Task prompt: Search term "labels": copy each line of the data containing it.

Saved entries:
┄┄┄┄┄┄┄┄┄┄
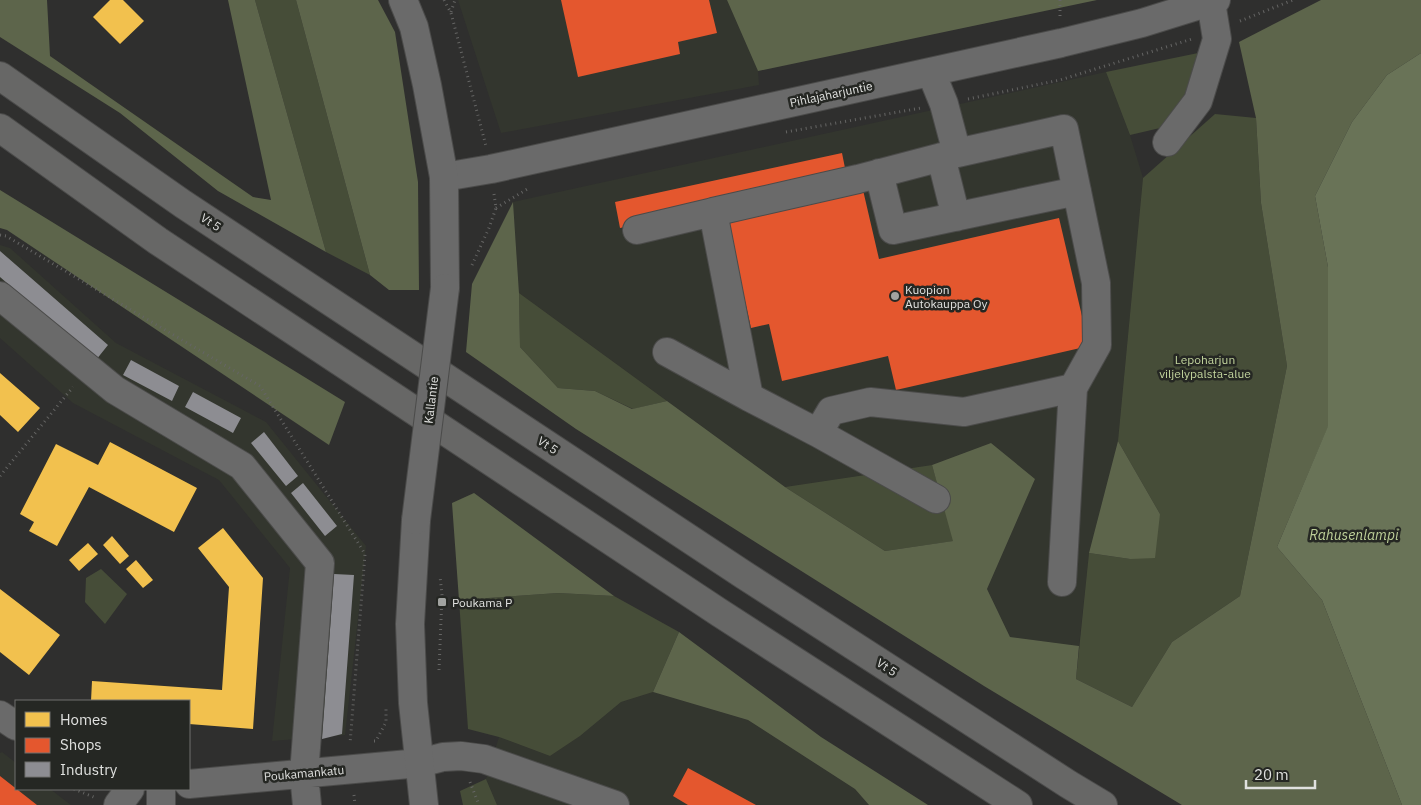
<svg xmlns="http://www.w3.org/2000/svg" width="1421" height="805" viewBox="0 0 1421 805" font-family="'IBM Plex Sans',sans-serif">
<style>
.built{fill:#33362e}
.green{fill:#464d38}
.forest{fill:#5d654b}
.water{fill:#697357}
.homes{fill:#f2c14e}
.shops{fill:#e4572e}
.industry{fill:#8d8d92}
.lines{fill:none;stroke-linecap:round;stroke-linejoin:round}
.minor-casing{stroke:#4b4b4a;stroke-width:30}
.major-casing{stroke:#4b4b4a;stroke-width:30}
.highway-casing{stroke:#4b4b4a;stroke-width:30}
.path{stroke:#656564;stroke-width:3;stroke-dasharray:1 4;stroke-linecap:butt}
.minor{stroke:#6a6a6a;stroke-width:28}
.major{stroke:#6a6a6a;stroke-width:28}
.highway{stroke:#676766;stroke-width:28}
.major-bridge-casing{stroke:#4b4b4a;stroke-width:30;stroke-linecap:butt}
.major-bridge{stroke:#6a6a6a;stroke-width:28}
.poi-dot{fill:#a2a3a1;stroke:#252723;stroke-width:2}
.labels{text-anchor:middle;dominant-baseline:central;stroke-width:5;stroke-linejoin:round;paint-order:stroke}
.street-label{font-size:12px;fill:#e0e1df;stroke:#252723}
.poi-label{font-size:12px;fill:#e0e1df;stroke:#252723;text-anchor:start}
.park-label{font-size:12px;fill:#c2d49d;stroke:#252723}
.water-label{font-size:14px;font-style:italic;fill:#bdcf98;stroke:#252723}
</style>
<rect width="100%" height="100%" fill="#2f2f2e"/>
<path class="built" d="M458 0H727L758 71 759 85 501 133Z
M1106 72 1130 135 1143 178 1118 441 1089 553 1079 646 1010 637 987 589 1035 479 991 443 932 465 785 487 519 293 513 202Z
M0 245 10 248 116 343 266 422 366 546 345 735 272 741 290 568 219 480 73 403 0 338Z
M653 692 748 720 855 789 869 805H497L486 779 499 737 550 756 580 736 621 702Z
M2 752 16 763V789H50L71 805H0V753Z"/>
<path class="green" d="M255 0H296L370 275 326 252Z
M1203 52 1197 82 1160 128 1130 135 1106 72Z
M1215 114 1256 118 1261 203 1287 366 1240 596 1172 642 1132 707 1076 679 1089 553 1130 559 1160 514 1118 441 1143 178Z
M519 293 667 401 633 409 595 391 558 388 520 347Z
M932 465 954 541 885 551 785 487Z
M101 569 127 594 105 624 85 602 86 578Z
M558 593 614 596 679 632 653 692 621 702 580 736 550 756 499 737 468 729 459 600Z
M486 779 497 805H463L460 791Z"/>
<path class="forest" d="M0 0H47L50 56 253 197 271 200 228 0H255L326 252 218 191 120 113 0 37Z
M296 0H378L395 32 418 182 419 290H389L370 275Z
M727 0H1097L758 71Z
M1321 0H1421V53L1387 75 1352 122 1315 196 1328 267V427L1277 547 1322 600 1402 805H1182L984 686 576 429 466 352 472 284 513 202 519 293 520 347 558 388 595 391 632 409 667 401 785 487 885 551 953 541 932 465 991 443 1035 479 987 589 1010 637 1079 646 1076 679 1132 707 1172 642 1240 596 1287 366 1261 203 1256 118 1239 42Z
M0 190 345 402 329 445 7 230 0 228Z
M1118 441 1160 514 1155 558 1130 559 1089 553Z
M474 493 614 596 558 593 459 600 452 503Z
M679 632 821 737 928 805H869L855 789 748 720 653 692Z"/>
<path class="water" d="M1421 53V805H1402L1322 600 1277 547 1328 426V267L1315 196 1352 122 1387 75Z"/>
<path class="homes" d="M110 0H123L144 21 120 44 93 17Z
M0 373 40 408 18 432 0 415Z
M110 442 197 488 174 532 89 487 57 546 29 531 34 522 20 514 56 444 98 465Z
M223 528 263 578 253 729 189 724V701H91L92 681 222 690 229 587 198 548Z
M112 536 129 556 120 564 103 545Z
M88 543 98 554 79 571 69 560Z
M136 560 153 580 143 588 126 569Z
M0 589 60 635 29 675 0 652Z"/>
<path class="shops" d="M561 0H709L717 33 678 42 680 54 578 77Z
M842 153 847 178 620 228 615 202Z
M863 190 879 259 1059 218 1089 346 896 390 888 356 782 381 769 324 751 328 727 221Z
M688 768 756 805H688L673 796Z
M0 776 37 805H0Z"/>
<path class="industry" d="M0 251 108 345 96 360 0 277Z
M131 360 179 386 172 401 123 375Z
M193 392 241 418 233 433 185 407Z
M264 432 298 476 286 486 251 443Z
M303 483 337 526 325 536 291 493Z
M334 574 354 575 342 734 322 739Z"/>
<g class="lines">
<defs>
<path id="minor" d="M931 72 944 104 957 153 1064 129 1096 283 1097 345 1073 388 964 412 870 402 831 411 818 433 749 397 713 212 858 179 957 153
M1167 142 1198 101 1217 39 1211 2
M941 157 956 217
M879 173 893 230 1077 191
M444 177 491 169 1061 43 1142 23 1216 0
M637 230 713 212
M0 296 115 390 242 466 320 563 304 774 307 805
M667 352 749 397
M818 433 936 499
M1062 582 1073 388
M0 715 16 726
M189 784 420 763 443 757 461 756 484 759 615 805
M161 789V805
M118 805 130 789"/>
<path id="major" d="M403 0 414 27 427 85 444 177 445 288
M416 520 410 624 413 703 424 805"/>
<path id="highway" d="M0 76 183 204 744 575 1068 784 1103 805
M0 128 158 241 720 613 1018 805"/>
</defs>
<use href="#minor" class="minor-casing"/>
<use href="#major" class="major-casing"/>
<use href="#highway" class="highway-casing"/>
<path class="path" d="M444 0 451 13 486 146
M1060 0V17
M451 12 455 0
M1240 21 1293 0
M968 99 1060 80 1192 39
M786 132 921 108
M496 208 529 188
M0 235 6 236 260 386 365 554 350 744
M472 265 489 228 496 208 494 194
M0 476 73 387
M439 670 442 595 440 576
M374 741H376L386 722V709
M470 782 479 805
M74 789 96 798
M354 795 355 805"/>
<use href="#minor" class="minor"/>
<use href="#major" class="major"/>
<use href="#highway" class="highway"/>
<defs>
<path id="major-bridge" d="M416 520 445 288"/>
</defs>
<use href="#major-bridge" class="major-bridge-casing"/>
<use href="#major-bridge" class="major-bridge"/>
</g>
<g class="poi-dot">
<circle cx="895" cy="296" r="5"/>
<rect x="437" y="597" width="10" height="10" rx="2.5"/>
</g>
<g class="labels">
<g class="street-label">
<text transform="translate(831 94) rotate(-12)">Pihlajaharjuntie</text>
<text transform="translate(211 222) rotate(33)">Vt 5</text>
<text transform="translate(431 400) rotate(-83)">Kallantie</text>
<text transform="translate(548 445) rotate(33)">Vt 5</text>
<text transform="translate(887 667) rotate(33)">Vt 5</text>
<text transform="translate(304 773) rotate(-5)">Poukamankatu</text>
</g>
<g class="poi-label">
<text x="905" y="289">Kuopion<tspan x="905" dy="14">Autokauppa Oy</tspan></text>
<text x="452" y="602">Poukama P</text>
</g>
<g class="park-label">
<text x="1205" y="359">Lepoharjun<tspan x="1205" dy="14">viljelypalsta-alue</tspan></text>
</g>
<g class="water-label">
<text x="1354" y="535">Rahusenlampi</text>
</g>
</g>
<rect x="15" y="700" width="175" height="90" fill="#252723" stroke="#70716e"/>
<rect x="25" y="712" width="25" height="15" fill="#f2c14e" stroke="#70716e"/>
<text x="60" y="725" font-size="15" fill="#e0e1df">Homes</text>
<rect x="25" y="738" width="25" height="15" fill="#e4572e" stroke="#70716e"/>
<text x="60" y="750" font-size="15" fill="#e0e1df">Shops</text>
<rect x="25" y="762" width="25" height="15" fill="#8d8d92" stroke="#70716e"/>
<text x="60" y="775" font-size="15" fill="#e0e1df">Industry</text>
<path d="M1246 780v8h69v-8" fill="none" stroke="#e0e1df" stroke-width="2.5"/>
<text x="1254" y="780" font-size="15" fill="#e0e1df" stroke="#252723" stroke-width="4" paint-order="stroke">20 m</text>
</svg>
┄┄┄┄┄┄┄┄┄┄
Result:
.labels{text-anchor:middle;dominant-baseline:central;stroke-width:5;stroke-linejoin:round;paint-order:stroke}
<g class="labels">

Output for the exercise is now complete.